Twitter was all abuzz yesterday about the recent VMware vSphere 5 announcement. Although there were quite a few changes that came out, the ones of most interest to me were all in the data storage arena:
- DAS storage appliance – VMware vSphere 5 now has a virtual machine that can take server DAS and offer a shared storage service to other VMs. The storage appliance is only available for the Essentials+ and below licensing options and is restricted to a three physical ESX server environment.
- Host based replication service – vSphere 5 now offers a software only replication option to support disaster recovery. The host-based replication service is not considered high-bandwidth and will not compete with storage or other hardware replication products but can be used to support heterogeneous storage replication.
- Storage DRS – For vSphere 5 Enterprise edition and above once storage pools have been defined, Storage DRS can migrate VMs to other storage within a pool to automatically load balance IO activity.
- Storage performance guarantees – For Enterprise edition and above vSphere 5 can provide a QOS capability for IO activity allowing designated, high priority VMs to gain preferential access to IO queues and such so that they perform better in a noisy, mixed environment.
- IO performance improvements – VMware claims a 4X improvement in storage throughput with vSphere 5.
- Linked clones – VMware now offers a storage option that can chain two read-writeable copies of a VMDK together and only store the changes needed for the second copy enabling quicker and more efficient storage provisioning for similar VMs.
DAS appliances have been around for awhile now but have never been really popular. However for smaller shops, this might be just the thing to help them start down the virtualization path. Similarly the VMware host- based data replication is a low-end capability that might help these customers virtualize, although this may be a bit more sophisticated than most SMB data centers need.

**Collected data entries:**
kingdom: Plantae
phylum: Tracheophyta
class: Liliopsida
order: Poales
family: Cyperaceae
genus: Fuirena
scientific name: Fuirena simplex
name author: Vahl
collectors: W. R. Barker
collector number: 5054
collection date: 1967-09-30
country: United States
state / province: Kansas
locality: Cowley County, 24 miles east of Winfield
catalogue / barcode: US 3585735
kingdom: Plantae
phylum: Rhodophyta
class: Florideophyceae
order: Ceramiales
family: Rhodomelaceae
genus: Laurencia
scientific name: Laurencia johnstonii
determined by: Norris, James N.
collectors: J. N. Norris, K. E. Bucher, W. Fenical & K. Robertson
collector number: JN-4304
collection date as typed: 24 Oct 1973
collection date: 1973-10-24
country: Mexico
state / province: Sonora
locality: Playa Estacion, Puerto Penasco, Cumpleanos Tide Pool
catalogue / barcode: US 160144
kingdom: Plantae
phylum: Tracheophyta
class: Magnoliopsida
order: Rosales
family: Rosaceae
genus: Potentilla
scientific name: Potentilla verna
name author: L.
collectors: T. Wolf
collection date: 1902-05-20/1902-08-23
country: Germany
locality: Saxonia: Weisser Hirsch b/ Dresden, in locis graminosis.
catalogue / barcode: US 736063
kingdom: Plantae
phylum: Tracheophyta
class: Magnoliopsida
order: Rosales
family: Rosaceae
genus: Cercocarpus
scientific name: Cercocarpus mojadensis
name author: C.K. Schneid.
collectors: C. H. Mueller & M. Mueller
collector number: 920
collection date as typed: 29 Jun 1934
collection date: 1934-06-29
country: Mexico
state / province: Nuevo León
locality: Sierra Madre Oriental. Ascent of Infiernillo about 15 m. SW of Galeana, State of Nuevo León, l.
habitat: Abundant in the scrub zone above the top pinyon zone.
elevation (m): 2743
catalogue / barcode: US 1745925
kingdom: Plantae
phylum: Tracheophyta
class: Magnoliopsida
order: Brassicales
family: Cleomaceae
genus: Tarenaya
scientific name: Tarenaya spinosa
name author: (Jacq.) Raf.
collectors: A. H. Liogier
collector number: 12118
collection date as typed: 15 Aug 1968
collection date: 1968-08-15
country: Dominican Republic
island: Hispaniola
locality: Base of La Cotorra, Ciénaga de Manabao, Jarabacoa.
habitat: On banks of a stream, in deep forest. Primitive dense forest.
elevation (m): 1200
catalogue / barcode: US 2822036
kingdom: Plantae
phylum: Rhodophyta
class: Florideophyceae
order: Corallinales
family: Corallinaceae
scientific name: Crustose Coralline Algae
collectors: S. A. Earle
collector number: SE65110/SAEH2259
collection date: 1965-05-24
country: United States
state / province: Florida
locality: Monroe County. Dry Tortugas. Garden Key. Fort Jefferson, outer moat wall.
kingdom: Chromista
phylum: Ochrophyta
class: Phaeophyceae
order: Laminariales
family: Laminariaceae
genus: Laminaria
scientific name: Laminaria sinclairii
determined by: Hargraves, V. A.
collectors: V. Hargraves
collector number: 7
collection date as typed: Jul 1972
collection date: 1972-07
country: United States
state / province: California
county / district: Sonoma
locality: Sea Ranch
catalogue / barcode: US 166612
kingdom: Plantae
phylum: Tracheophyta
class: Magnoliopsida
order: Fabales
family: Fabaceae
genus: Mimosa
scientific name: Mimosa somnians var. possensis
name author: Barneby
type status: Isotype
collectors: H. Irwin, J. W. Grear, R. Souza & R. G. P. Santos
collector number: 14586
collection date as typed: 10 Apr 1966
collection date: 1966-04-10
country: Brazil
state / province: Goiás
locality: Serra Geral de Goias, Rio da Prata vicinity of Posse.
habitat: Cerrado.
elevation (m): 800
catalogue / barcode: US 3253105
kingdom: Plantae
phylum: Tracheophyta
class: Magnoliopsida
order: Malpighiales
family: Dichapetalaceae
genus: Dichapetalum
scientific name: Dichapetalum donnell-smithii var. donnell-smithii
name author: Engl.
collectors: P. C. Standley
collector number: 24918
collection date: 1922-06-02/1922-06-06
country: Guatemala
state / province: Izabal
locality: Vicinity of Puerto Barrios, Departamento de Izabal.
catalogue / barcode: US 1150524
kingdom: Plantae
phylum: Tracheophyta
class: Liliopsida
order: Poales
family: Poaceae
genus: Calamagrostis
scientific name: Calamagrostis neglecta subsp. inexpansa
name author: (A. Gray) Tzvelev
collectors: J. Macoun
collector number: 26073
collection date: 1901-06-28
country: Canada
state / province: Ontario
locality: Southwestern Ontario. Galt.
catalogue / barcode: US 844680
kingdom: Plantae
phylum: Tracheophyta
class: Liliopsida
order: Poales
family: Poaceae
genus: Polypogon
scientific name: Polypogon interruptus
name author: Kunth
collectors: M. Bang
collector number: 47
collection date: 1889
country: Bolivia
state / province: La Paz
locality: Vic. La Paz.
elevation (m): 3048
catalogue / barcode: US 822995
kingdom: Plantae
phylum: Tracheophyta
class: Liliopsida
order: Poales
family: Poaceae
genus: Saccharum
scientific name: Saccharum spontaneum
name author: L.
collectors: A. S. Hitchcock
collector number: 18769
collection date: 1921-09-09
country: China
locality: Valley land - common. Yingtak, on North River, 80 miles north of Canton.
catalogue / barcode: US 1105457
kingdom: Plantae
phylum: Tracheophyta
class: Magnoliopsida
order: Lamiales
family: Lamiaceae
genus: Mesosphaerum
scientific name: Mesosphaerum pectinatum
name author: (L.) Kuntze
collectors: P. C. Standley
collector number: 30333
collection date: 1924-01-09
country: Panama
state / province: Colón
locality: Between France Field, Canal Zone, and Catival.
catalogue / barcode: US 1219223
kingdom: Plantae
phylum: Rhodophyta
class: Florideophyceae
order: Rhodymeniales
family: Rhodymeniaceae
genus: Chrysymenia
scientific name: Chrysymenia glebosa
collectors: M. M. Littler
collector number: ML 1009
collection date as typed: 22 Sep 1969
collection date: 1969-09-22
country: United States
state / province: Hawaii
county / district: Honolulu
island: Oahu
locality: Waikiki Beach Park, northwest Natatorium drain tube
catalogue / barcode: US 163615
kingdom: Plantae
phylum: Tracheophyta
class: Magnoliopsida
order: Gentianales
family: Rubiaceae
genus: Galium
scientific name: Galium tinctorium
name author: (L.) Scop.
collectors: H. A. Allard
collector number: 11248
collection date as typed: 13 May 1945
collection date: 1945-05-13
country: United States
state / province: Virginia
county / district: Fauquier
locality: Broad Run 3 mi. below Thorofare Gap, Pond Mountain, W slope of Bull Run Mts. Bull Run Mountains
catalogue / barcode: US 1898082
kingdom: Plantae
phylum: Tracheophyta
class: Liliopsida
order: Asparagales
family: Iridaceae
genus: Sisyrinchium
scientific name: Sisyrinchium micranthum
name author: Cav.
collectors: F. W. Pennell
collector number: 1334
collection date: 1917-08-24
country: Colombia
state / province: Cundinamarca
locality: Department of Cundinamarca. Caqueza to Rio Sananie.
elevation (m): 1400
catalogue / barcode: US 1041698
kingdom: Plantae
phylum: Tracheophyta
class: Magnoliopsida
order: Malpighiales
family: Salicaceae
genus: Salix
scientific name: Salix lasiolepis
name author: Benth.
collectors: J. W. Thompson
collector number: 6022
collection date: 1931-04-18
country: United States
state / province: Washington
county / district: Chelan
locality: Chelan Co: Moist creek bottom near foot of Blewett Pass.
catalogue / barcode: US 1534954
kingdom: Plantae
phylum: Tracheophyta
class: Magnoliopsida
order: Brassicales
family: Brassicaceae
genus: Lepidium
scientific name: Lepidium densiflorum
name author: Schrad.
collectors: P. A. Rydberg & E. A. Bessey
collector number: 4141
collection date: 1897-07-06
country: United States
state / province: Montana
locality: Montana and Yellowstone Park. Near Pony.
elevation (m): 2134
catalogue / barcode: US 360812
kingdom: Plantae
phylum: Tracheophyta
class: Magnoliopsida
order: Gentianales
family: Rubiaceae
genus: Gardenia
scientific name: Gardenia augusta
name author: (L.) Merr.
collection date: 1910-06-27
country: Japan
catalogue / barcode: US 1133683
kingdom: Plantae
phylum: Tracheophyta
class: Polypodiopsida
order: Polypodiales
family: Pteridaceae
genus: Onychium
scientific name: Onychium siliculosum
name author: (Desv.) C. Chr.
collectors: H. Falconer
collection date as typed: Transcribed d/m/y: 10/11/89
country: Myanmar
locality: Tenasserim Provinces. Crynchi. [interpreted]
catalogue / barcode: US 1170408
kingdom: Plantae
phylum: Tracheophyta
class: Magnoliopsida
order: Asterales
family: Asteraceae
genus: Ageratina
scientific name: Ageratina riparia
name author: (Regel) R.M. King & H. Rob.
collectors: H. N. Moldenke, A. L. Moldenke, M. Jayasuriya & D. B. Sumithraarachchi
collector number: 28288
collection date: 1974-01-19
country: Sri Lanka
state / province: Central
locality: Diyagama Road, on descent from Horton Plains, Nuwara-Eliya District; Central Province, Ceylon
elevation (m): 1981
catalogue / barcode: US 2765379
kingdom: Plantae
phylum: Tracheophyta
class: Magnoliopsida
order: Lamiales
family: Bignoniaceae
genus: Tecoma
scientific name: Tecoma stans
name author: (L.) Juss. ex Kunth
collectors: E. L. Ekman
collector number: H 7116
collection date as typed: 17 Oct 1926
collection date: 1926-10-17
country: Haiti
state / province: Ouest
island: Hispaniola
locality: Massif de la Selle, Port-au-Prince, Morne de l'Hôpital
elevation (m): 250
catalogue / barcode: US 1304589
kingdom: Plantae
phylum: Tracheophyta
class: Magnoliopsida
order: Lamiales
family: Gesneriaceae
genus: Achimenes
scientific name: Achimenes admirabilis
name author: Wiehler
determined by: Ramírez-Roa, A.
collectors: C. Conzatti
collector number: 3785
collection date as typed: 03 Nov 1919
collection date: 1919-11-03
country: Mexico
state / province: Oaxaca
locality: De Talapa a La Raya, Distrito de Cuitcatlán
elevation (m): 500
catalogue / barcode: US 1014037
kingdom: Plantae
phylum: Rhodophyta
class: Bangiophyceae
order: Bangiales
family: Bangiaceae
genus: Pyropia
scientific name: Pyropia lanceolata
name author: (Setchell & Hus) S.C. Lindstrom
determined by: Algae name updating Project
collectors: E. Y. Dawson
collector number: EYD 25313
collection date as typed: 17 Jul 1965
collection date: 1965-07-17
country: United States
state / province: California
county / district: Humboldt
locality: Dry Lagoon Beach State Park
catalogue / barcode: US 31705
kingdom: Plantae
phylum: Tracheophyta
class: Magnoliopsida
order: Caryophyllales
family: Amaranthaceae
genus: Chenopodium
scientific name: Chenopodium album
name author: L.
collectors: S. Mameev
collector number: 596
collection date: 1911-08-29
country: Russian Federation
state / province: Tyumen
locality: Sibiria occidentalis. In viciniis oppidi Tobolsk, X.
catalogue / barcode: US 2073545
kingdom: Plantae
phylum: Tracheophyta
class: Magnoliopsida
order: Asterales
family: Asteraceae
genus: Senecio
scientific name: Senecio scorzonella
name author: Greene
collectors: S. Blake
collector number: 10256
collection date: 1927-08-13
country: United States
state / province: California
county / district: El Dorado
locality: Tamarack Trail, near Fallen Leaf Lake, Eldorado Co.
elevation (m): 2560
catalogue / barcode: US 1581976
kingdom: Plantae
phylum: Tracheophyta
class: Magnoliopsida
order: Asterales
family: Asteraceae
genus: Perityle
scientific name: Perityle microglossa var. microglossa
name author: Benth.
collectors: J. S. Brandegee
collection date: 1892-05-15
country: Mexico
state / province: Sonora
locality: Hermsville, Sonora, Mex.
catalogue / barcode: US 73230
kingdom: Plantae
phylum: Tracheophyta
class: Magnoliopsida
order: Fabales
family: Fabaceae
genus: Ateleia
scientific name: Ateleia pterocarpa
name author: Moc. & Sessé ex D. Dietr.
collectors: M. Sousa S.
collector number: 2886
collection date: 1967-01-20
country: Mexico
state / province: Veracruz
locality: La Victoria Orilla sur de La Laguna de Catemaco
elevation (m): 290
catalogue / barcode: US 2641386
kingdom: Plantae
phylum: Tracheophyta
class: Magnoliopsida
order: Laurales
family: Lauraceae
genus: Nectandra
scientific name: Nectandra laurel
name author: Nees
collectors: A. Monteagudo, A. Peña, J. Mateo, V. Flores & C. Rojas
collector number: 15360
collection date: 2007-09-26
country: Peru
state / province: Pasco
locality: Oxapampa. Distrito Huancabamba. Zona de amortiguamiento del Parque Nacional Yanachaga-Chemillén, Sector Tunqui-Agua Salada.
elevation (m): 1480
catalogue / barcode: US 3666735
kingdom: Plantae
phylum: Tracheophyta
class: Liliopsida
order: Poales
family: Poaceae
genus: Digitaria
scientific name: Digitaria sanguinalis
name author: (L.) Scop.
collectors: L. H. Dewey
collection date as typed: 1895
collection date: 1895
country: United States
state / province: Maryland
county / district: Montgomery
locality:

**Using the information:**
1. Repeat the article on vSphere 5 storage features word for word, from "- Storage DRS" to "for similar VMs.".
2. Proceed with the article on vSphere 5 storage features, writing on from its final sentence.
The lines are not required for any of the work.

**Task results:**
1.
- Storage DRS – For vSphere 5 Enterprise edition and above once storage pools have been defined, Storage DRS can migrate VMs to other storage within a pool to automatically load balance IO activity.
- Storage performance guarantees – For Enterprise edition and above vSphere 5 can provide a QOS capability for IO activity allowing designated, high priority VMs to gain preferential access to IO queues and such so that they perform better in a noisy, mixed environment.
- IO performance improvements – VMware claims a 4X improvement in storage throughput with vSphere 5.
- Linked clones – VMware now offers a storage option that can chain two read-writeable copies of a VMDK together and only store the changes needed for the second copy enabling quicker and more efficient storage provisioning for similar VMs.

2.
Storage performance guarantees, DRS, and automatic provisioning seem to be targeted at the higher end shops with vast storage farms to manage. Such shops would like to automate (as much as possible) some of the performance management, provisioning and service management that they currently need to do manually to ease VMware’s storage admins workloads.
Linked clones and IO performance improvements will benefit all shops. However, IO improvements should enable bigger more mission critical applications to be virtualized. On the other hand, linked clones will help all customers quickly and more efficiently deploy lot’s of similar VMs.
The big complaint on Twitter yesterday was on VMware’s licensing change. Apparently vSphere is licensed on a vRAM basis (the amount of virtual memory assigned to all VMs in a shop). How this will impact customer costs is subject to debate but each vSphere processor license gets a certain amount of vRAM available to it (from 24GB to 48GB of vRAM per slot, depending on license level).
There’s been lot’s of talk about VASA and VAAI capabilities that are being rolled out by storage vendors but that will need to wait until another post.